** EXCERPT PROVIDED follows **
An example for EDN data in parsing a JSON number.
{
:ok? true, :value 112, :parser-node :component, :label :value-parser+
:rest ("," "1")
:result {
:ok? true, :value 112, :parser-node :or
:rest ("," "1")
:result {
:ok? true, :parser-node :label, :label "number", :value 112
:rest ("," "1")
:result {
:ok? true, :value 112, :parser-node :combine
:rest ("," "1")
:results [
{
:ok? true, :value nil, :parser-node :optional
:result {
:ok? false, :message "expects \"-\" but got \"1\"", :parser-node :is
:rest ["1" "1" "2" "," "1"]
}
:rest ["1" "1" "2" "," "1"]
}
{
:ok? true, :parser-node :many
:value ("1" "1" "2")
:rest ("," "1")
:results [
{
:ok? true, :value "1", :parser-node :one-of
:rest ("1" "2" "," "1")
}
{
:ok? true, :value "1", :parser-node :one-of
:rest ("2" "," "1")
}
{
:ok? true, :value "2", :parser-node :one-of
:rest ("," "1")
}
]
:peek-result {
:ok? false, :message "\",\" is not in \"1234567890\"", :parser-node :one-of
:rest ("," "1")
** End of EXCERPT PROVIDED **
TASK TO COMPLETE =
Using the EDN parsing example, answer the following:
(a) Which parser node is named in the outermost result?
(b) What label string does the :label node carry?
(c) Which parser node produces the value ("1" "1" "2")?
** EXTRACTED DATA follows **
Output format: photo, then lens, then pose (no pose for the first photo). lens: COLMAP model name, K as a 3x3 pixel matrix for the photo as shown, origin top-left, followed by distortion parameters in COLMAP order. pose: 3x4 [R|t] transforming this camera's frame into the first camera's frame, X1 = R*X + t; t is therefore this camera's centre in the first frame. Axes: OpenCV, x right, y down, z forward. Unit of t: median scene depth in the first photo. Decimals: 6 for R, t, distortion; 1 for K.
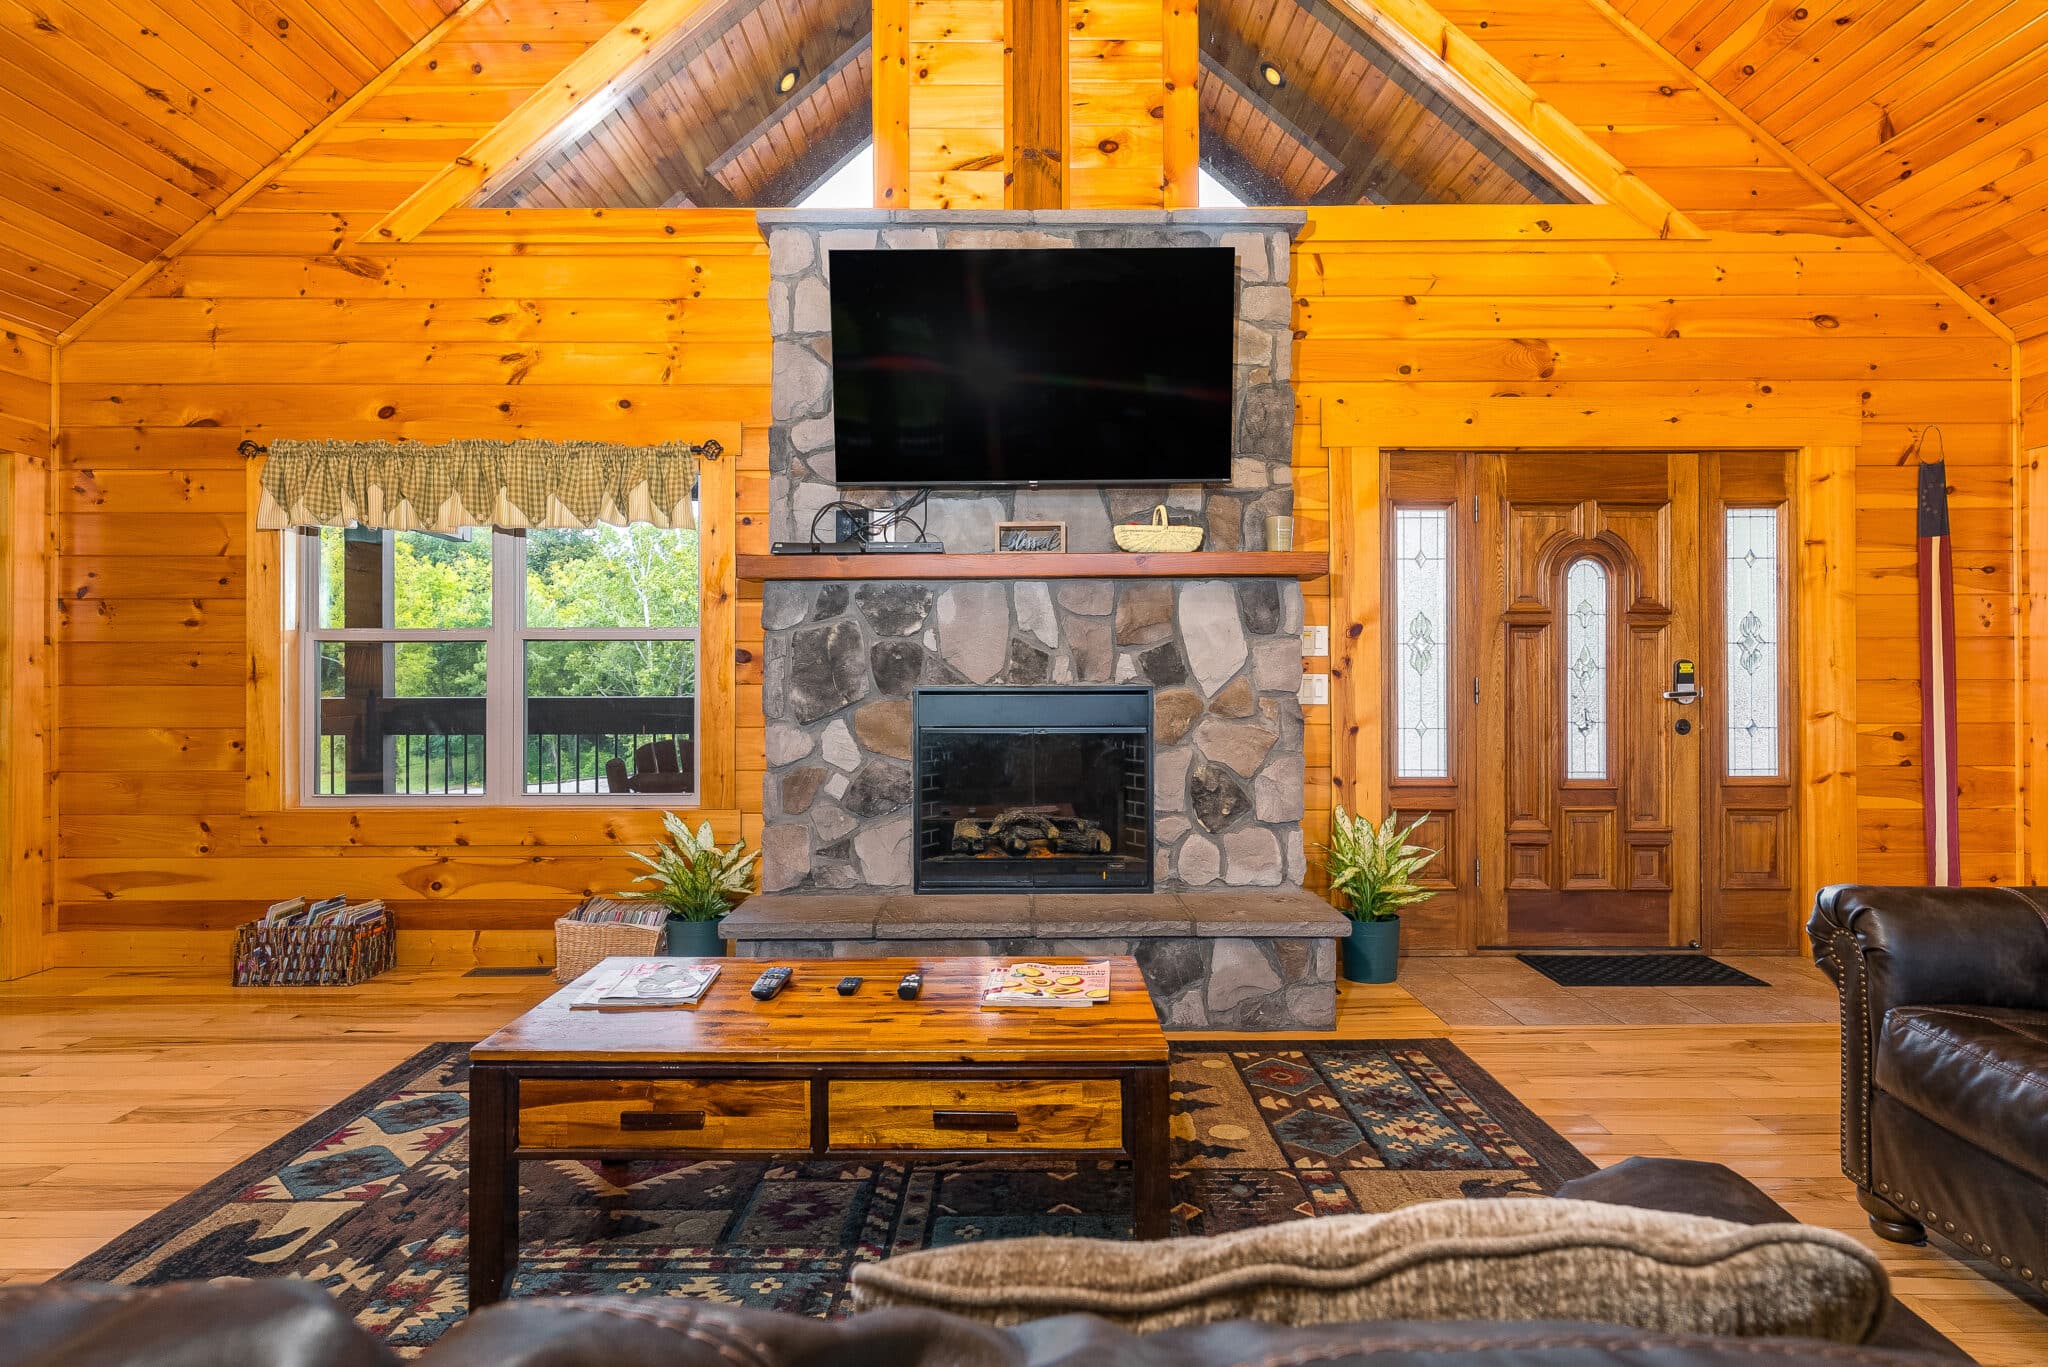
lens RADIAL K [[1184.7, 0, 1018.0], [0, 1184.7, 682.8], [0, 0, 1]] dist [0.002508, 0.001728]
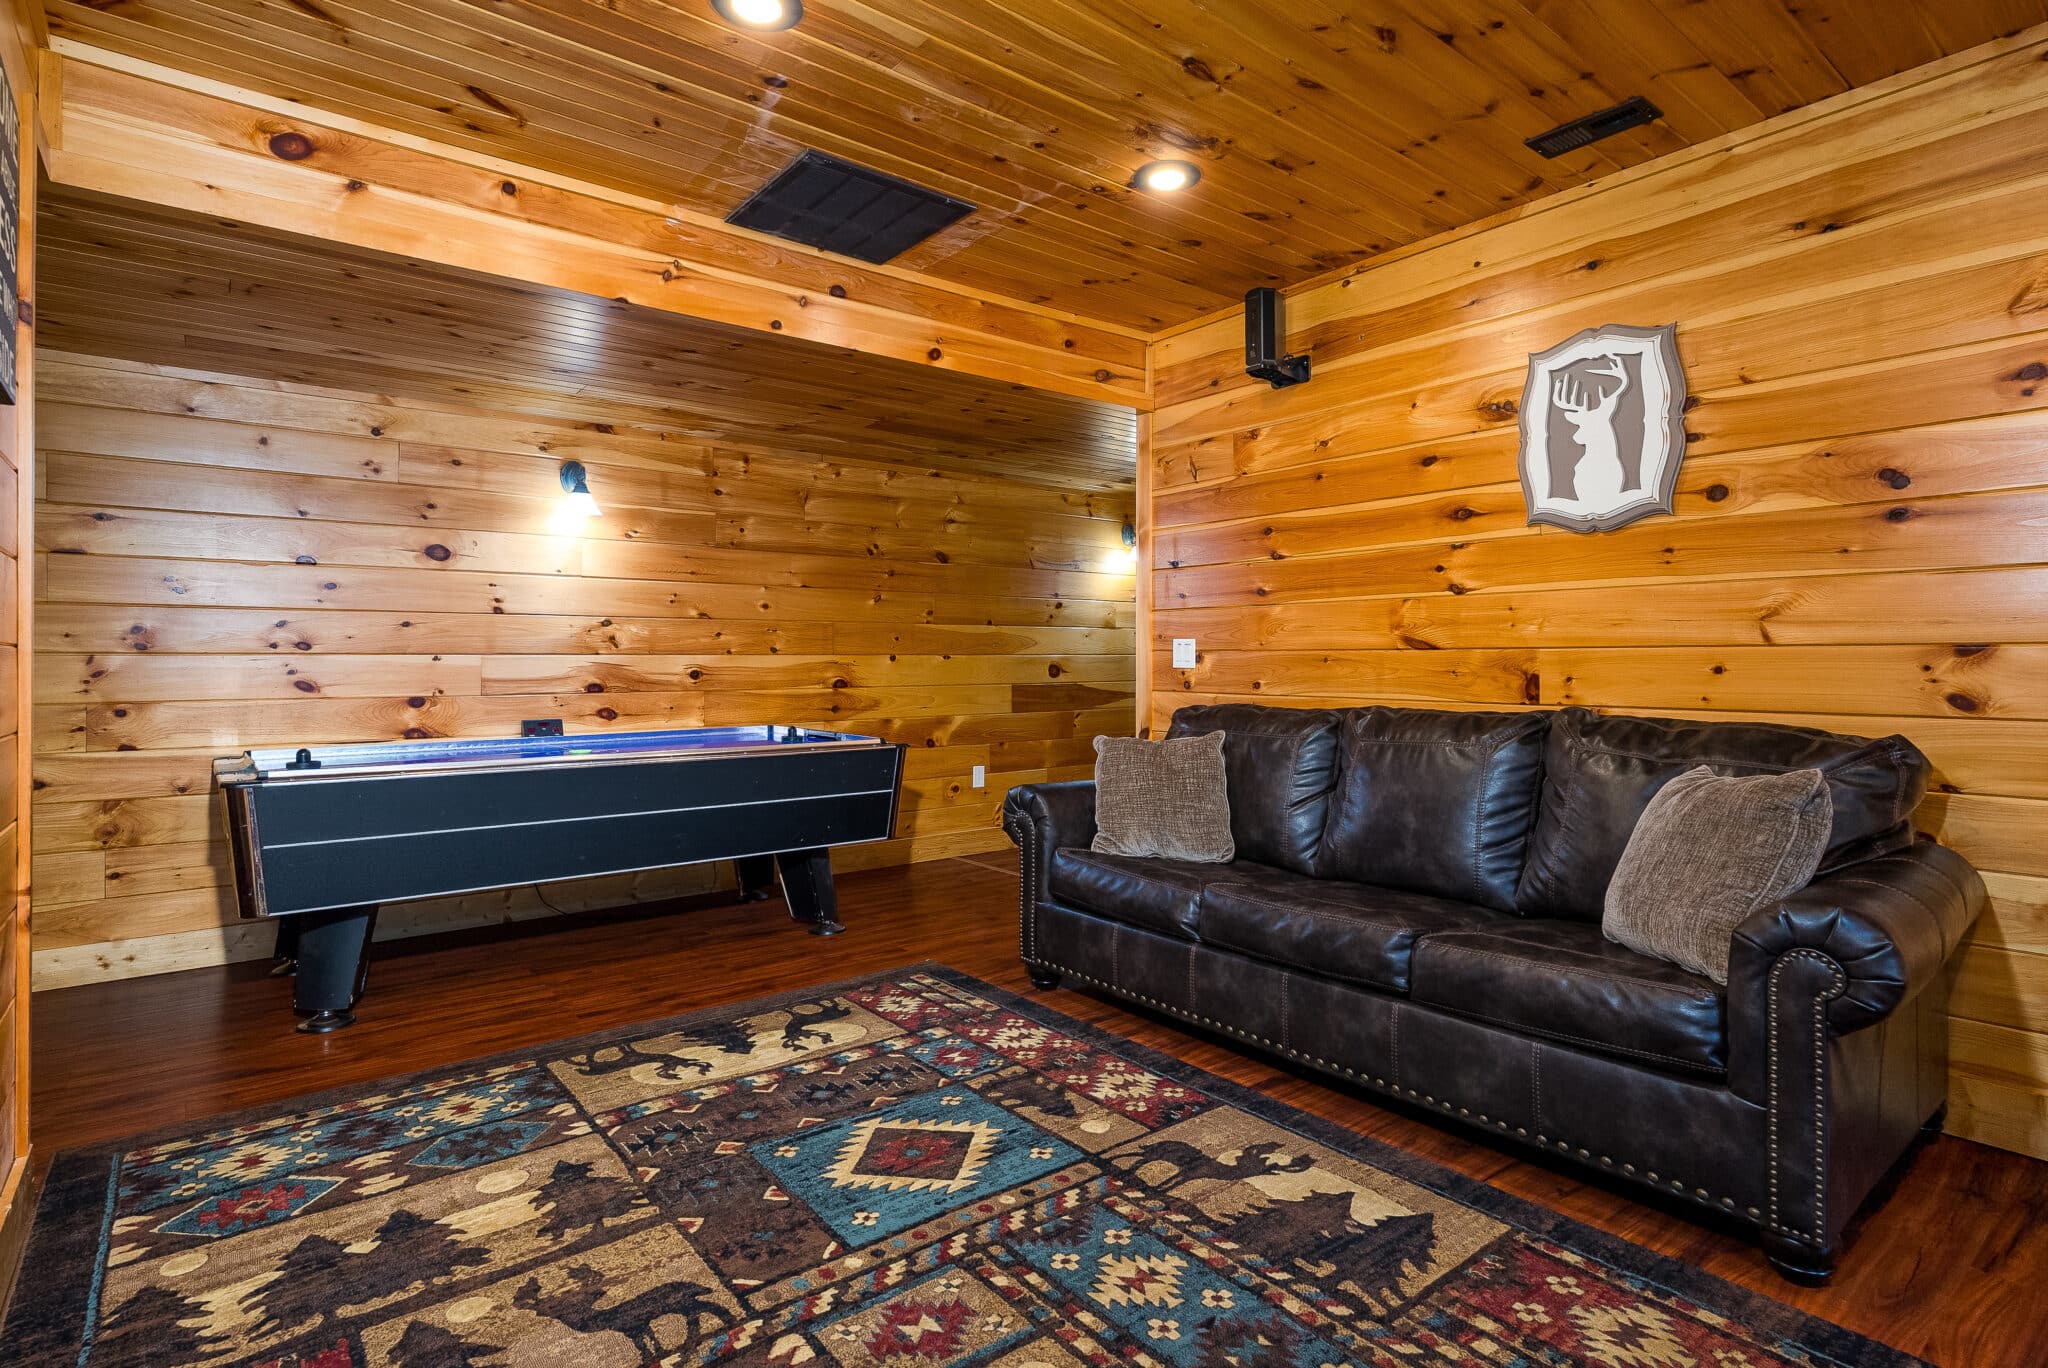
lens RADIAL K [[1022.1, 0, 1024.1], [0, 1022.1, 673.8], [0, 0, 1]] dist [0.003633, 0.001609]
pose [[-0.619857, -0.002632, 0.784710, -0.444390], [0.011860, 0.999849, 0.012722, 0.002700], [-0.784625, 0.017193, -0.619732, 0.800028]]
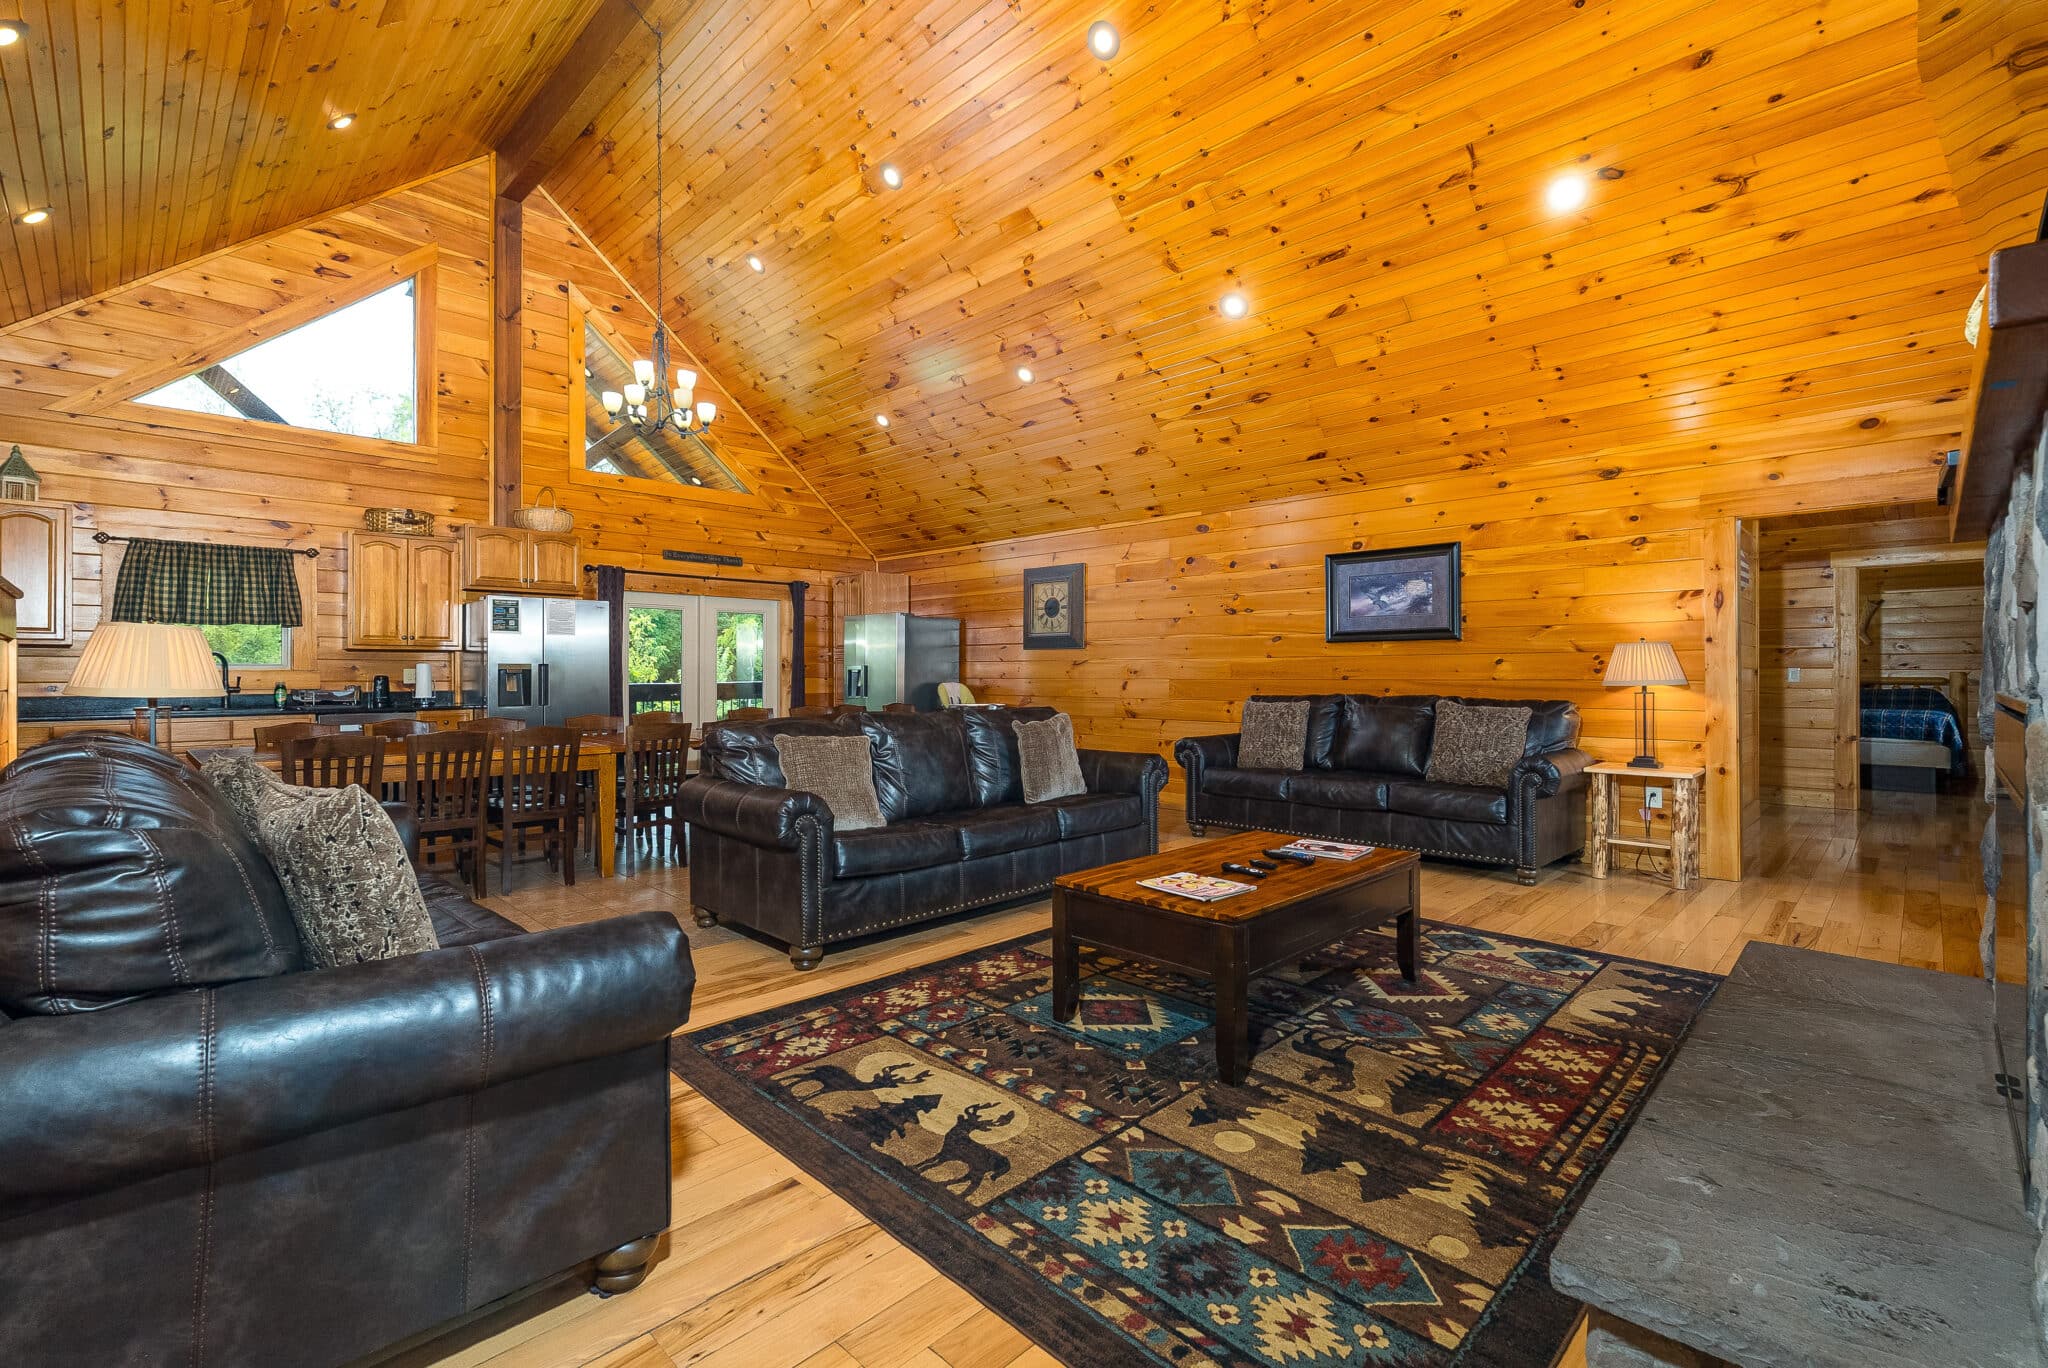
lens RADIAL K [[910.6, 0, 1031.0], [0, 910.6, 677.7], [0, 0, 1]] dist [0.001399, -0.000474]
pose [[-0.707313, 0.007583, -0.706859, 0.571626], [0.003556, 0.999968, 0.007169, -0.007428], [0.706891, 0.002557, -0.707318, 0.976475]]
** End of EXTRACTED DATA **
PROBLEM SOLUTION =
(a) :component
(b) "number"
(c) :many